Copy out every line of the listing below word for word, keeping the original order.

- Data listing -
□ □ □

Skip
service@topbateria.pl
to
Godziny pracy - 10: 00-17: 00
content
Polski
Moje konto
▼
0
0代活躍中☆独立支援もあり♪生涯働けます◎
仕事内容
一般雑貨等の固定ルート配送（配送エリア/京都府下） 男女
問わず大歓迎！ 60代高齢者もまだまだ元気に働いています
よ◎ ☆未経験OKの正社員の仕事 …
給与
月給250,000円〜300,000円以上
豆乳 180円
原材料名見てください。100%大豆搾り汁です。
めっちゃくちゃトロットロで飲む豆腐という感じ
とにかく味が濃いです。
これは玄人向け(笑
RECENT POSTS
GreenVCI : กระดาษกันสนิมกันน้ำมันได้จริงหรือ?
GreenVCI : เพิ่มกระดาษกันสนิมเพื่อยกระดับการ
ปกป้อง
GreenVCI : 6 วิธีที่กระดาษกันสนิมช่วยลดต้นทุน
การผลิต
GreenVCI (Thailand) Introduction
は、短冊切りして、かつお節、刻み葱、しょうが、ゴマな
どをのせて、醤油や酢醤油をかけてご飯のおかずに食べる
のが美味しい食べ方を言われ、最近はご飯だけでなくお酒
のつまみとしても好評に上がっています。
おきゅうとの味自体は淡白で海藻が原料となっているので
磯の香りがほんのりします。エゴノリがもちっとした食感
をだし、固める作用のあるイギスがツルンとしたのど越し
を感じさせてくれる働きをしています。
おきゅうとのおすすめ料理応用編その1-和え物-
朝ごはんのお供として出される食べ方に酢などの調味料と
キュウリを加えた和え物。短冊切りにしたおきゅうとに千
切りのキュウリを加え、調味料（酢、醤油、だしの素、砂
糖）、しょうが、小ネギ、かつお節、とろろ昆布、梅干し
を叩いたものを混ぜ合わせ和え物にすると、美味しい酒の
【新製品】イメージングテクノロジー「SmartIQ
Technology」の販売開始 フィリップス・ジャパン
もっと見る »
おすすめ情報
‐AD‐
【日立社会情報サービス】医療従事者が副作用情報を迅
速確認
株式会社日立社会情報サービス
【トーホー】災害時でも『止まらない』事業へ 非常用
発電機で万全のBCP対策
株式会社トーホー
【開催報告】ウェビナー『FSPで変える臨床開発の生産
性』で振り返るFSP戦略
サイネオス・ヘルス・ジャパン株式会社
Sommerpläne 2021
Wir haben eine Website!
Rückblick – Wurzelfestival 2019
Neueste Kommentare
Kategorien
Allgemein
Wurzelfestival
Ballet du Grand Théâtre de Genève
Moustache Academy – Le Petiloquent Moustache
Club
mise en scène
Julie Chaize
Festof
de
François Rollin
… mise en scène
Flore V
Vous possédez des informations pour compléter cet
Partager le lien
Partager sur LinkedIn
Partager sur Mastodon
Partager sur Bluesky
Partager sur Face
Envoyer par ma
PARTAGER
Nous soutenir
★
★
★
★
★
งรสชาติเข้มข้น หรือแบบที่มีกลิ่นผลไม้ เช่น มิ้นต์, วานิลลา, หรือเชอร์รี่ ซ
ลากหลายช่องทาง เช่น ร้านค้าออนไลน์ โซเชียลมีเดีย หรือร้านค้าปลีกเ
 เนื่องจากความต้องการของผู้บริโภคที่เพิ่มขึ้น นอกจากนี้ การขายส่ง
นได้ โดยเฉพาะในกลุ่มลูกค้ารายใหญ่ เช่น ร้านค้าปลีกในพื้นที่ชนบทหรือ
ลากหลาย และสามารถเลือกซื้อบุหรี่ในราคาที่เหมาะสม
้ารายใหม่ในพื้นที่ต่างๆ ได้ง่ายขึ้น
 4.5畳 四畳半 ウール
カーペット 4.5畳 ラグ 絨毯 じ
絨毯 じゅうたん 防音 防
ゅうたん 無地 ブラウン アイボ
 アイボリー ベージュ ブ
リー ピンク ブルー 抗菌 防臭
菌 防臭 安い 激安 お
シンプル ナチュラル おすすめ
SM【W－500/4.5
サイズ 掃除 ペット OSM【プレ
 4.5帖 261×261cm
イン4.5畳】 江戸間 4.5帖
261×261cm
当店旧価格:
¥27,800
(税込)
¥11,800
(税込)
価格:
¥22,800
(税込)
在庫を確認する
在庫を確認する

□ □ □

- Answer section -
Skip
service@topbateria.pl
to
Godziny pracy - 10: 00-17: 00
content
Polski
Moje konto
▼
0
0代活躍中☆独立支援もあり♪生涯働けます◎
仕事内容
一般雑貨等の固定ルート配送（配送エリア/京都府下） 男女
問わず大歓迎！ 60代高齢者もまだまだ元気に働いています
よ◎ ☆未経験OKの正社員の仕事 …
給与
月給250,000円〜300,000円以上
豆乳 180円
原材料名見てください。100%大豆搾り汁です。
めっちゃくちゃトロットロで飲む豆腐という感じ
とにかく味が濃いです。
これは玄人向け(笑
RECENT POSTS
GreenVCI : กระดาษกันสนิมกันน้ำมันได้จริงหรือ?
GreenVCI : เพิ่มกระดาษกันสนิมเพื่อยกระดับการ
ปกป้อง
GreenVCI : 6 วิธีที่กระดาษกันสนิมช่วยลดต้นทุน
การผลิต
GreenVCI (Thailand) Introduction
は、短冊切りして、かつお節、刻み葱、しょうが、ゴマな
どをのせて、醤油や酢醤油をかけてご飯のおかずに食べる
のが美味しい食べ方を言われ、最近はご飯だけでなくお酒
のつまみとしても好評に上がっています。
おきゅうとの味自体は淡白で海藻が原料となっているので
磯の香りがほんのりします。エゴノリがもちっとした食感
をだし、固める作用のあるイギスがツルンとしたのど越し
を感じさせてくれる働きをしています。
おきゅうとのおすすめ料理応用編その1-和え物-
朝ごはんのお供として出される食べ方に酢などの調味料と
キュウリを加えた和え物。短冊切りにしたおきゅうとに千
切りのキュウリを加え、調味料（酢、醤油、だしの素、砂
糖）、しょうが、小ネギ、かつお節、とろろ昆布、梅干し
を叩いたものを混ぜ合わせ和え物にすると、美味しい酒の
【新製品】イメージングテクノロジー「SmartIQ
Technology」の販売開始 フィリップス・ジャパン
もっと見る »
おすすめ情報
‐AD‐
【日立社会情報サービス】医療従事者が副作用情報を迅
速確認
株式会社日立社会情報サービス
【トーホー】災害時でも『止まらない』事業へ 非常用
発電機で万全のBCP対策
株式会社トーホー
【開催報告】ウェビナー『FSPで変える臨床開発の生産
性』で振り返るFSP戦略
サイネオス・ヘルス・ジャパン株式会社
Sommerpläne 2021
Wir haben eine Website!
Rückblick – Wurzelfestival 2019
Neueste Kommentare
Kategorien
Allgemein
Wurzelfestival
Ballet du Grand Théâtre de Genève
Moustache Academy – Le Petiloquent Moustache
Club
mise en scène
Julie Chaize
Festof
de
François Rollin
… mise en scène
Flore V
Vous possédez des informations pour compléter cet
Partager le lien
Partager sur LinkedIn
Partager sur Mastodon
Partager sur Bluesky
Partager sur Face
Envoyer par ma
PARTAGER
Nous soutenir
★
★
★
★
★
งรสชาติเข้มข้น หรือแบบที่มีกลิ่นผลไม้ เช่น มิ้นต์, วานิลลา, หรือเชอร์รี่ ซ
ลากหลายช่องทาง เช่น ร้านค้าออนไลน์ โซเชียลมีเดีย หรือร้านค้าปลีกเ
 เนื่องจากความต้องการของผู้บริโภคที่เพิ่มขึ้น นอกจากนี้ การขายส่ง
นได้ โดยเฉพาะในกลุ่มลูกค้ารายใหญ่ เช่น ร้านค้าปลีกในพื้นที่ชนบทหรือ
ลากหลาย และสามารถเลือกซื้อบุหรี่ในราคาที่เหมาะสม
้ารายใหม่ในพื้นที่ต่างๆ ได้ง่ายขึ้น
 4.5畳 四畳半 ウール
カーペット 4.5畳 ラグ 絨毯 じ
絨毯 じゅうたん 防音 防
ゅうたん 無地 ブラウン アイボ
 アイボリー ベージュ ブ
リー ピンク ブルー 抗菌 防臭
菌 防臭 安い 激安 お
シンプル ナチュラル おすすめ
SM【W－500/4.5
サイズ 掃除 ペット OSM【プレ
 4.5帖 261×261cm
イン4.5畳】 江戸間 4.5帖
261×261cm
当店旧価格:
¥27,800
(税込)
¥11,800
(税込)
価格:
¥22,800
(税込)
在庫を確認する
在庫を確認する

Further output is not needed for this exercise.